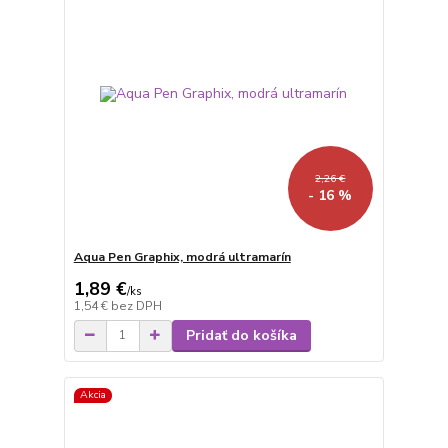
2,26 €
- 16 %
Aqua Pen Graphix, modrá ultramarín
1,89 €
/
ks
1,54 €
bez DPH
Pridať do košíka
Akcia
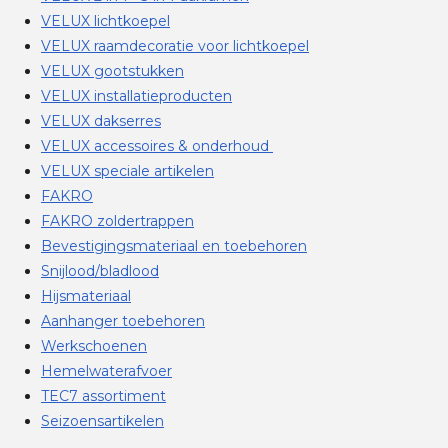
VELUX lichtkoepel
VELUX raamdecoratie voor lichtkoepel
VELUX gootstukken
VELUX installatieproducten
VELUX dakserres
VELUX accessoires & onderhoud
VELUX speciale artikelen
FAKRO
FAKRO zoldertrappen
Bevestigingsmateriaal en toebehoren
Snijlood/bladlood
Hijsmateriaal
Aanhanger toebehoren
Werkschoenen
Hemelwaterafvoer
TEC7 assortiment
Seizoensartikelen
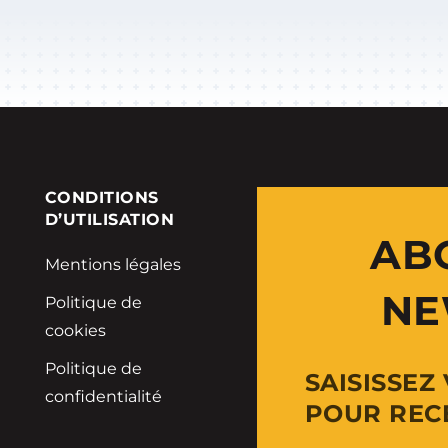
CONDITIONS
D’UTILISATION
AB
Mentions légales
NE
Politique de
cookies
Politique de
SAISISSEZ
confidentialité
POUR REC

# EXERCISE BRIEF
Every line of the data above is to be repeated exactly; the images are to be left out.

# TASK RESULT
2,26 €
- 16 %
Aqua Pen Graphix, modrá ultramarín
1,89 €
/
ks
1,54 €
bez DPH
Pridať do košíka
Akcia
VELUX lichtkoepel
VELUX raamdecoratie voor lichtkoepel
VELUX gootstukken
VELUX installatieproducten
VELUX dakserres
VELUX accessoires & onderhoud
VELUX speciale artikelen
FAKRO
FAKRO zoldertrappen
Bevestigingsmateriaal en toebehoren
Snijlood/bladlood
Hijsmateriaal
Aanhanger toebehoren
Werkschoenen
Hemelwaterafvoer
TEC7 assortiment
Seizoensartikelen
CONDITIONS
D’UTILISATION
AB
Mentions légales
NE
Politique de
cookies
Politique de
SAISISSEZ
confidentialité
POUR REC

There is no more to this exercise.